First the extra tracks:
Baby I don't care - Abigail's party mix
The only one - Extended mix
Landslide of love - Extended mix
These versions of the songs are fine, but for myself I would have much preferred an extra demo or live track, than remixed or extended editions of the songs,
Sex Kick - Demo (B-side of Baby I don't care)
Saturn 5 - Demo (Baby I don't care CD single)
The demo of Sex Kick is pretty close to the version that appears on Pop Art, but Saturn 5 is as far as I can tell a pervious unreleased track, an up tempo indie punk song, similar to Revolution Baby, good stuff.
Down on you - Live version (B-side of Born to be sold)
Last time - Live version (B-side of Born to be sold)
Recorded live at Glasgow, Barrowlands by Radio Cylde Mobile, 21st June 1989
Demonstrating that the band could cut it on the live circuit, it's the Stones version of "The Last Time" but with a nice punky guitar riff, if you going to do a cover of a famous song you should try and mix it up a bit, instead of a Karaoke-cover, which TV achieve.
Time for change (B-side of Baby I don't care)
Strings of my heart (B-side of Baby I don't care)
The Mystery song (B-side of The only one)
Love me (B-side of The only one)
W11 Blues (B-side of Landslide of love)
Hardtime (B-side of Landslide of love)
He's the only one for me (B-side of Landslide of love)
Kiss me (B-side of Born to be sold)
Excellent selection of non-album songs, with a lot of them having a more stripped down feel, which gives a nice balance to the big production sound of the album tracks.

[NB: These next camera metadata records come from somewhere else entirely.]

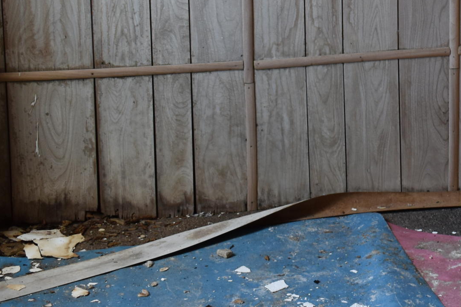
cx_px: 485
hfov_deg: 18.2
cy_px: -95
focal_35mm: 109
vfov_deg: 12.2
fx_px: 1396
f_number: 5
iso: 400
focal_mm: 26
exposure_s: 1/100
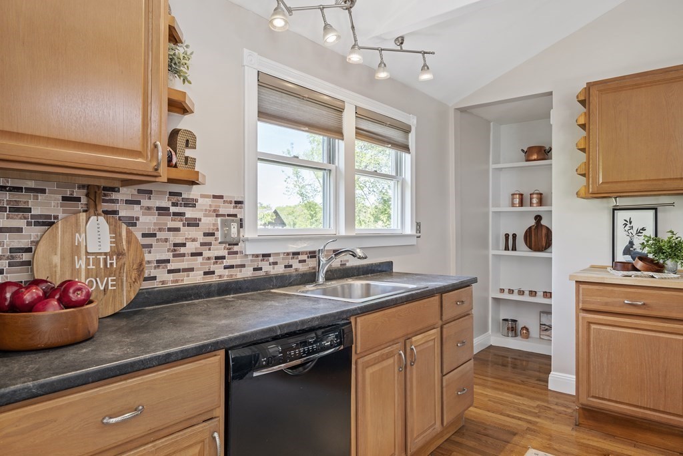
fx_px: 436
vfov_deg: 55.1
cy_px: 228
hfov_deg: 76.1
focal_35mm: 23
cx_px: 342
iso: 320
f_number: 8
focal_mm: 23
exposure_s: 1/3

It's interesting that "The Mystery song" & "He's the only one for me" were written by Dave Parsons (he also wrote a couple of B-sides for "little Magnet..) & if he'd had written with Sayer, could have brought an extra dimension to TV's music, which could have been the way forward for the band, but guess we'll never no.
Whenever a band or singer release a great record, as a fan, on one hand your want them to evolve & take some risks, but on the other hand, you want your favourite act to record exactly the same record again. Thankfully TV chose the forma, recording a more mature, well-crafted record, more commercial than Pop Art, & the final epic track Velveteen does cast a long shadow over the rest of the record.
But I think all bands that want to create a successful second album, should use Velveteen as a template.